Dans ce cadre, il a également été question des miracles (keramet) des saints et des cheikhs. Le miracle est la preuve qu'ils sont des amis d'Allah. Au cours de la conversation, l'un des présents a raconté qu'il avait souffert d'une dépendance à l'alcool et à la drogue il y a environ vingt ans, et qu'il s'était libéré de ce bourbier après avoir rejoint la confrérie. Il était allé dans des hôpitaux auparavant mais n'avait pas trouvé de remède. Il a montré les cicatrices de lames sur ses bras. « Si ce n'est pas un miracle, qu'est-ce que c'est ? » a-t-il demandé.
SOUMISSION ABSOLUE
Enfin, j'ai posé cette question : « On dit que celui qui s'attache à un guide doit se soumettre comme un cadavre devant le laveur de morts. En êtes-vous là ? »
« Si seulement nous pouvions l'être », ont-ils répondu. C'était l'attitude idéale face au cheikh : une obéissance absolue. Bien sûr, cette obéissance ne s'adressait pas à la personnalité du cheikh, mais à sa compétence scientifique et à sa connaissance du Coran et de la sunna. Le devoir du disciple est de suivre la connaissance juste.
IDENTITÉ DE GROUPE ET PSYCHOLOGIE DE L'OBÉISSANCE
La question de la repentance collective nous a menés jusqu'ici. Les confréries, les communautés ou toute structure se rassemblant autour d'une croyance ou d'une pensée n'offrent pas seulement aux individus une appartenance ; elles construisent également une identité forte. Cette identité entraîne inévitablement une dynamique de groupe.
La dynamique de groupe redéfinit les limites de conformité et de contestation de l'individu ; elle lui offre une carte de vie toute faite. Les limites de cette carte sont déterminées par la structure interne, les discours et les processus de gestion du groupe. Les membres sont tenus de se conformer à ce cadre.
L'homme n'est pas seulement un être individuel ; il est aussi profondément social. Le réseau de relations dans lequel il vit façonne inévitablement ses pensées et ses comportements. Faire partie d'un groupe rend cette influence encore plus aiguë ; bien souvent, l'identité de groupe prend le pas sur l'identité individuelle.
C'est pourquoi, pour comprendre les dynamiques de groupe, il faut examiner deux phénomènes fondamentaux. Le premier est la vie elle-même, avec son intégrité économique, politique et sociologique. Le second est la motivation interne du groupe, c'est-à-dire les récits sacrés, les formes d'autorité et les mécanismes d'obéissance.
Car, comme le souligne Tayfun Atay : « La religion naît de la vie. » Cependant, il ne s'agit pas ici d'une religion qui affronte la vie avec toutes ses contradictions, mais d'une forme de religion entremêlée de relations politiques, économiques et organisationnelles, qui produit de l'obéissance.
Aujourd'hui, les structures de confréries et de communautés n'existent pas seulement avec la prétention d'une guidance spirituelle.

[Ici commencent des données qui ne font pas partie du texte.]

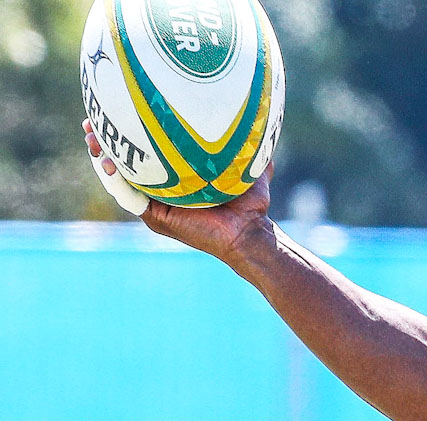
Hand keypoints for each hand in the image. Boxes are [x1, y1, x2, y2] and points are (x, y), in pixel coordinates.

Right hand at [83, 118, 273, 263]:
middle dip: (104, 141)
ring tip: (91, 137)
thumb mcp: (249, 165)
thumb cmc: (251, 202)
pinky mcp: (156, 218)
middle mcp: (161, 191)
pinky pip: (129, 196)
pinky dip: (115, 179)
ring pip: (118, 179)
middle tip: (91, 122)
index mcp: (175, 179)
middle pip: (123, 163)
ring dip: (101, 157)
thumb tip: (261, 118)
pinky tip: (107, 162)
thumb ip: (249, 144)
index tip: (115, 108)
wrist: (250, 231)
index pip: (144, 153)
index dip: (127, 133)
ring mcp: (155, 205)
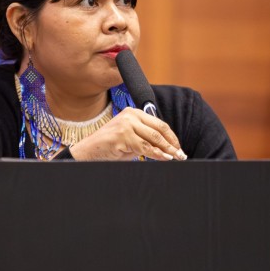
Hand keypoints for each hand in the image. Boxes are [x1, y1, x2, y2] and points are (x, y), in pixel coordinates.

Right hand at [67, 108, 187, 160]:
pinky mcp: (122, 136)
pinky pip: (145, 147)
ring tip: (175, 157)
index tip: (178, 146)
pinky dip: (157, 154)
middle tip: (181, 154)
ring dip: (167, 149)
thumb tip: (168, 148)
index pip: (159, 123)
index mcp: (133, 112)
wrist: (88, 152)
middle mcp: (130, 115)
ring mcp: (126, 124)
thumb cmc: (110, 147)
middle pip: (159, 129)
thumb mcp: (131, 139)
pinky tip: (165, 158)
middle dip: (172, 143)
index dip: (171, 136)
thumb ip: (146, 138)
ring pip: (154, 138)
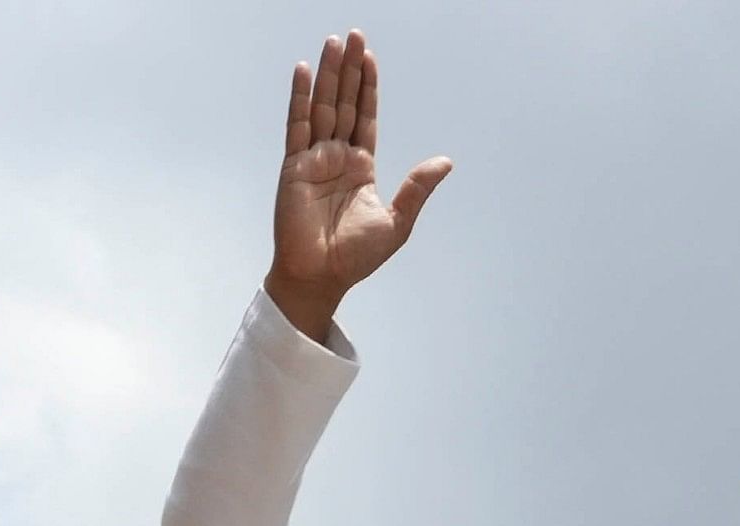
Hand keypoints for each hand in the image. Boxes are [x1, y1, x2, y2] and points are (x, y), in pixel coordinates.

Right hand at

Elles se sont transformées en structures qui gèrent des ressources économiques, disciplinent les ressources humaines et établissent des relations implicites ou explicites avec le domaine politique. La repentance collective, au sein de ces structures, ne fonctionne pas seulement comme une pratique de purification, mais comme un rituel où la loyauté collective, l'alignement et l'attachement sont réaffirmés.

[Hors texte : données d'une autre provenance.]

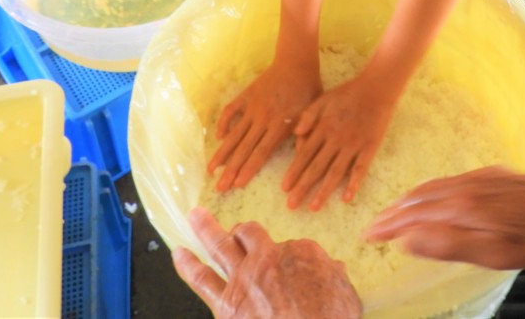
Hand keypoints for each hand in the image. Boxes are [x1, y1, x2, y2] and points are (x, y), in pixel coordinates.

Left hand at [172, 207, 361, 317]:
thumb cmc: (333, 318)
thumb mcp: (346, 295)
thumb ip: (335, 278)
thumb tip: (335, 269)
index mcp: (301, 253)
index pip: (292, 248)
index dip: (291, 259)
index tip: (296, 272)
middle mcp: (268, 258)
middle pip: (251, 234)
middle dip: (243, 231)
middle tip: (237, 229)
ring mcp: (244, 278)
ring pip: (220, 246)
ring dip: (206, 228)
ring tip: (195, 216)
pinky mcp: (226, 303)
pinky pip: (202, 279)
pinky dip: (188, 265)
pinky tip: (178, 253)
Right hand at [209, 57, 322, 191]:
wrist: (296, 62)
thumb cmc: (308, 89)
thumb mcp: (313, 115)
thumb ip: (306, 138)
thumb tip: (302, 162)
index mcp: (280, 124)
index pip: (261, 152)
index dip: (248, 169)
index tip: (237, 184)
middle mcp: (262, 118)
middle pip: (244, 148)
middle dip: (230, 170)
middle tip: (219, 187)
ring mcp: (252, 107)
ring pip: (234, 134)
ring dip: (222, 153)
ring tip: (210, 169)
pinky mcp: (246, 96)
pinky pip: (230, 111)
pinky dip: (223, 123)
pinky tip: (218, 137)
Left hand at [281, 75, 398, 210]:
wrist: (376, 89)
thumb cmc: (347, 94)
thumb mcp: (323, 99)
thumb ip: (307, 116)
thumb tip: (295, 134)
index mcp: (323, 128)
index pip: (304, 154)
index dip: (294, 172)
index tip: (284, 188)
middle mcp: (336, 139)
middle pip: (317, 167)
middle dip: (303, 187)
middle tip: (291, 205)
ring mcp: (353, 145)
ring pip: (335, 172)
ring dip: (324, 191)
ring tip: (314, 208)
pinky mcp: (369, 148)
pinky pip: (360, 169)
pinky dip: (353, 184)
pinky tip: (346, 199)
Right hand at [365, 166, 524, 268]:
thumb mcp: (494, 252)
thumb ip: (449, 244)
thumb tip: (407, 240)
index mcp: (462, 206)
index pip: (413, 215)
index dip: (388, 226)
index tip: (367, 235)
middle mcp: (467, 186)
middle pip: (420, 197)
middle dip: (393, 212)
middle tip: (374, 226)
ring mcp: (482, 178)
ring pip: (436, 187)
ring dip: (411, 200)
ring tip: (396, 212)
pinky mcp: (496, 177)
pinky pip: (452, 181)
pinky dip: (432, 191)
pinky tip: (437, 198)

C'est pourquoi le problème n'est pas seulement le péché ou la repentance de l'individu ; c'est la manière dont l'obéissance est légitimée et dont la remise en question est rendue « coupable ». La métaphore du « cadavre devant le laveur de morts », plutôt qu'un appel à l'humilité religieuse, pointe vers une forme d'obéissance politique qui exige la suspension de l'esprit critique.

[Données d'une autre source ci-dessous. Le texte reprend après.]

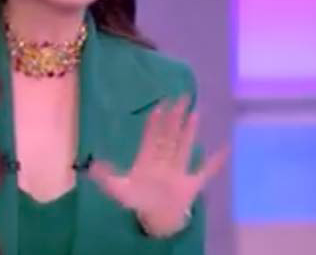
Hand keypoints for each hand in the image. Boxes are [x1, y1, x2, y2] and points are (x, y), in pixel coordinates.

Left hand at [87, 95, 228, 237]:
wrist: (156, 218)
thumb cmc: (138, 200)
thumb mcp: (119, 189)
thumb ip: (106, 178)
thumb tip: (90, 166)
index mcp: (148, 160)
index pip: (152, 137)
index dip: (156, 121)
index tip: (160, 104)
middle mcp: (164, 160)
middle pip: (170, 135)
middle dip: (175, 117)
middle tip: (183, 96)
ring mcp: (179, 170)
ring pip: (185, 147)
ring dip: (190, 131)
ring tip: (196, 112)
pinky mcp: (192, 184)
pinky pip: (206, 171)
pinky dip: (215, 162)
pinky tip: (225, 148)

La question à poser est la suivante : la foi offre-t-elle une possibilité qui libère moralement l'individu, ou le rend-elle partie prenante d'un groupe, d'une direction et, progressivement, de relations de pouvoir mondaines ? Les cérémonies de repentance collective montrent que la réponse à cette question n'est plus produite individuellement, mais institutionnellement.